- July 30, 2022
- Posted by: Ramkumar
- Category: Posts
Goodwill In M&A
Most valuations in #mergersandacquisitions use discounted cash flow analysis. Still, when the balance sheets of the target and the acquirer get combined post-acquisition, the accountants resort to the #purchaseaccounting method to value the assets of the combined companies. The accountants initially readjust the target company’s book value of its tangible and intangible assets/liabilities to its fair market value and then allocate the difference between the price paid by the acquiring company and the reassessed value for existing assets to #Goodwill.
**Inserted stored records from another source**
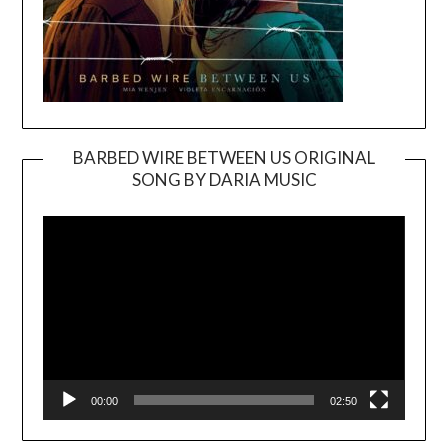
BARBED WIRE BETWEEN US ORIGINAL
SONG BY DARIA MUSIC
Video
Player
00:00
02:50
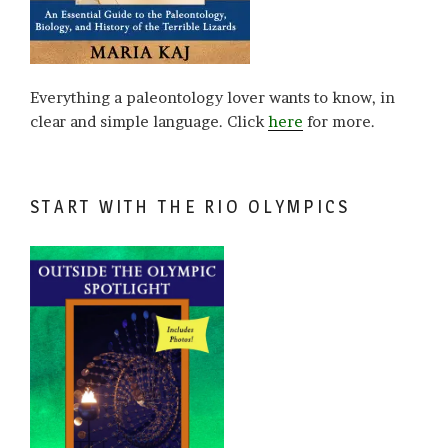
Everything a paleontology lover wants to know, in
clear and simple language. Click
here
for more.
START WITH THE RIO OLYMPICS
Thus, Goodwill is a plug variable used to justify acquisitions and needs to get assessed annually to check for impairment.
I do not subscribe to the accounting measures of valuation for the following reasons:
1)Goodwill does not tell if the buyer has overpaid for the acquisition as it does not segregate the synergies and control premium. In my view, an easier way would be to inform investors of the additional synergies that the buyer intends to derive from the acquisition (though synergies do not consistently deliver) and the balance attributed to overpayment.
Goodwill (Overpayment) = Final Purchase price – Fair market value of Target assets – Premium paid for Synergies and control.
Thus investors can review annually if the buyer delivers the synergies; else, the buyer’s stock price should decline. For instance, if a buyer pays $10 billion for a target with an adjusted book value of $3 billion and sees its market cap drop by $4 billion on the announcement, we can assume the investors have impaired the Goodwill of the acquisition by $4 billion.
2)Goodwill inflates the value of assets for acquisitive companies, which reduces its Price to Book value or EV/Invested capital compared to non-acquisitive companies. Accountants eliminate this anomaly by deducting Goodwill from the assets of acquisitive companies to compare different firms. However, this practice further confuses the investors as it does not discount the cash flows that acquisitive companies earn due to acquisitions. Thus it inflates the value of these companies to companies that do not acquire.